That said, I still like my local backup. So what does one do? Well, I did what I thought was sensible at the time. I when to my local backup supplier and found a cloud option – a no brainer one might think. It seemed to have all the bells and whistles to suit my somewhat skeptical mind. Well, my cloud experience with Acronis was short lived. For such a crucial player in the local backup and imaging marked, I have little positive feedback for their cloud service. Reminded me of when in-application internet updates came about and everyone wanted to include one – and more times than not it was obvious that this was not their core domain. I felt the same way with the Acronis Cloud Backup, it felt thrown in there and the user experience was horrible, the performance was horrible and when things stopped working, their customer support was horrible. Well, let us leave that a lone.
Therefore, I started digging around to find myself a new backup provider – finding that the web was polluted by marketing sites posing as review sites. Well, not much you can do about that. So, it was time to work my way through the stacks of online backup software. Obviously skipping anything built with Java or missing local encryption – which narrowed it down quite a bit. Then I removed the ones with horrible user reviews and the ones who seem that think unlimited storage is what they find reasonably unlimited while reserving to rights to close down anyone actually using more than they should.
The before mentioned reasonably sized private data suddenly grows quite a bit when you have a child and invest in moderately expensive digital SLR – even more so when you realize that JPEG images just won’t do it for you anymore. Keeping that in mind, one of my favorite backup architectures, the Amazon S3, suddenly became rather expensive for my price / performance scenario.

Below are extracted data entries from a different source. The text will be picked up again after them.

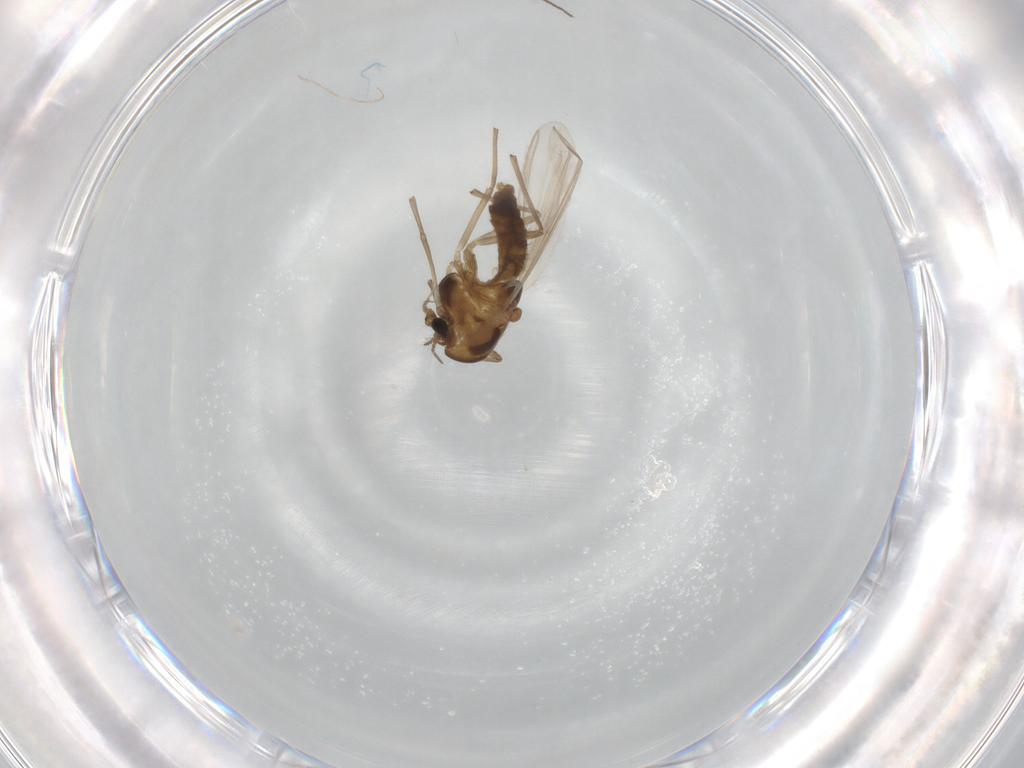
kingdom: Animalia
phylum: Arthropoda
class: Insecta
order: Diptera
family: Chironomidae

After a lot of back and forth, I ended up with Backblaze and I have been happy with it since. It is a bit tiresome to tune their configuration files that periodically replaced to make sure I backup what I want backed up, and not what they think is best. That said, they are never replaced unless I device to make some changed in the UI, so that is all fair. I guess I am trying to say that I would have preferred a more advanced configuration mode.
Even though Backblaze does a fine job, there is still the issue of bandwidth. It is a bit sad to see my fiber connection max out at around 400kb/s when it has so much more to give. Maybe that is the price I pay for not finding a suitable offering closer to my location. Amazon S3 would probably have been better, but it just isn’t optimized for backup and the price reflects that.
Then, Amazon Glacier was announced. The backup dialog I put to bed a few months ago suddenly kicks into high gear. It looks very promising, even though it is a bit new and the software support is lacking to say the least. The old S3 power player JungleDisk was sold to Rackspace, and has been quiet for months – even years, some might say. Also, even though the Glacier pricing was very tempting, it did lack some fine tuning to get it compatible with the typical backup scenario where one needs a lot of write access and a bit of read / write access. A hybrid of S3 and Glacier would make a lot of sense. So, either Amazon tweaks its offering a bit or some backup software can bridge the gap – or both. I realize there is little to do but wait. I am still on Backblaze, so I feel safe for now. My initial uploads are done, and the incremental uploads aren’t annoyingly time consuming.
Today I was looking at the Glacier prices again, and I feel something has changed – and I feel it is time to awaken this little side project again. Time to go software hunting…